When implementing Gauss rules on a general interval \([a, b]\text{,}\) it helps to introduce the midpoint \(c = (a+b)/2\) and half-length \(k = (b-a)/2\text{.}\) This is because the rule was originally designed for \([-1, 1]\) and the linear function from \([-1, 1]\) to \([a, b]\) is \(kx+c\text{.}\) The coefficient \(k\) will appear in the formulas due to the change of variable formula.
f = @ (x) x.^(-1/2);
fprintf('The integral is %.6f\n', adaptive(f, 0, 9));
function I = adaptive(f, a, b)
c = (a+b)/2;
k = (b-a)/2;
I1 = k*2*f(c); % midpoint, same as Gauss n=1
I2 = k*(f(c - k/sqrt(3)) + f(c + k/sqrt(3))); % Gauss n=2
if abs(I1 - I2) < 1e-6 * (b-a) + 1e-9
I = I2;
else
I = adaptive(f, a, c) + adaptive(f, c, b);
end
end
Note that the function is not defined at 0 which is an endpoints of the interval of integration.
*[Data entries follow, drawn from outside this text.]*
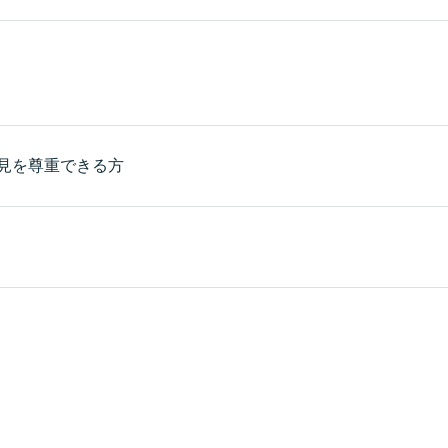
見を尊重できる方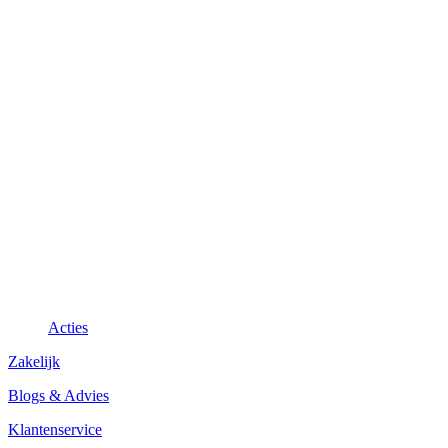
Acties
Zakelijk
Blogs & Advies
Klantenservice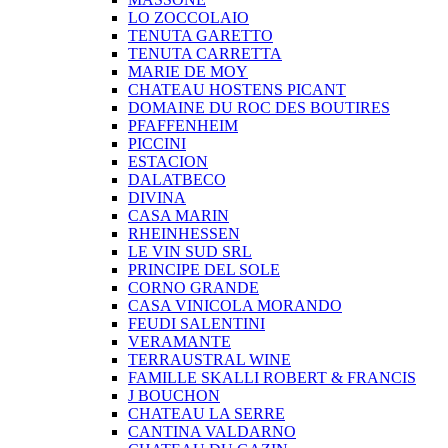
LO ZOCCOLAIO
TENUTA GARETTO
TENUTA CARRETTA
MARIE DE MOY
CHATEAU HOSTENS PICANT
DOMAINE DU ROC DES BOUTIRES
PFAFFENHEIM
PICCINI
ESTACION
DALATBECO
DIVINA
CASA MARIN
RHEINHESSEN
LE VIN SUD SRL
PRINCIPE DEL SOLE
CORNO GRANDE
CASA VINICOLA MORANDO
FEUDI SALENTINI
VERAMANTE
TERRAUSTRAL WINE
FAMILLE SKALLI ROBERT & FRANCIS
J BOUCHON
CHATEAU LA SERRE
CANTINA VALDARNO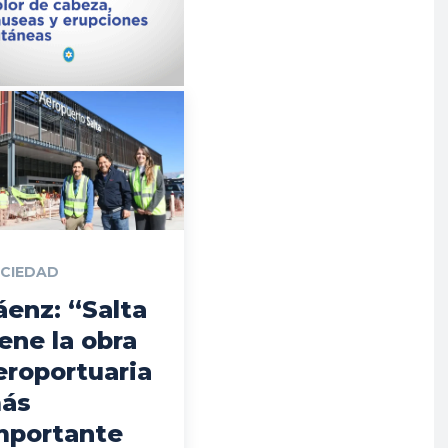
CIEDAD
áenz: “Salta
iene la obra
eroportuaria
ás
mportante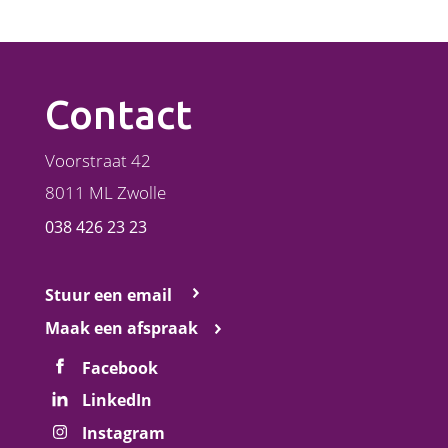
Contact
Voorstraat 42
8011 ML Zwolle
038 426 23 23
Stuur een email
Maak een afspraak
Facebook
LinkedIn
Instagram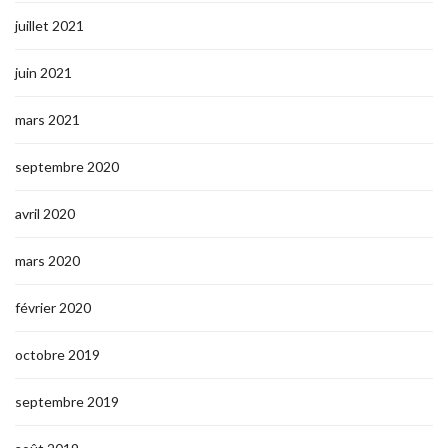
juillet 2021
juin 2021
mars 2021
septembre 2020
avril 2020
mars 2020
février 2020
octobre 2019
septembre 2019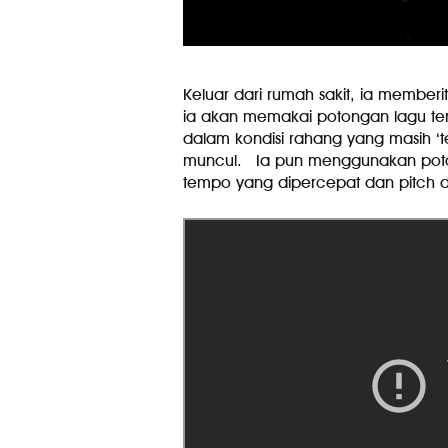
Keluar dari rumah sakit, ia member
ia akan memakai potongan lagu t
dalam kondisi rahang yang masih ‘ter
muncul. Ia pun menggunakan po
tempo yang dipercepat dan pitch d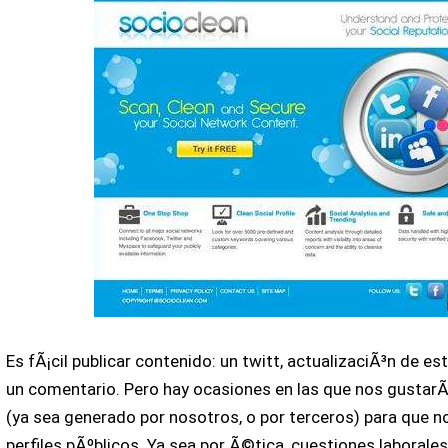
Es fÃ¡cil publicar contenido: un twitt, actualizaciÃ³n de 
un comentario. Pero hay ocasiones en las que nos gustarÃ
(ya sea generado por nosotros, o por terceros) para que n
perfiles pÃºblicos. Ya sea por Ã©tica, cuestiones laboral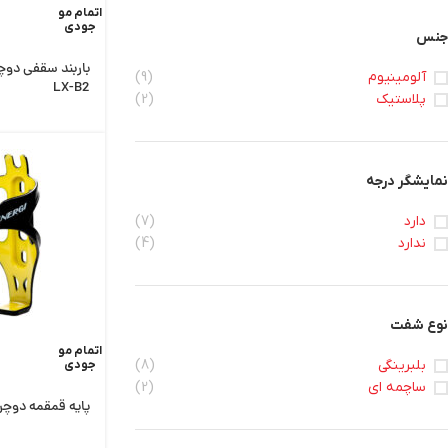
اتمام مو
جودی
جنس
باربند سقفی دوچ
آلومینیوم
(9)
LX-B2
پلاستیک
(2)
نمایشگر درجه
دارد
(7)
ندارد
(4)
نوع شفت
اتمام مو
بلبرینگی
(8)
جودی
ساچمه ای
(2)
پایه قمقمه دوچرخه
This would be a problem if we used, for example, trapezoidal or Simpson’s rules. Not a problem for midpoint or Gauss rules. By the way, the midpoint rule can be viewed as the Gauss rule with 1 point, because the degree 1 Legendre polynomial is \(P_1(x)=x\text{,}\) with the zero at the middle of interval \([-1,1]\)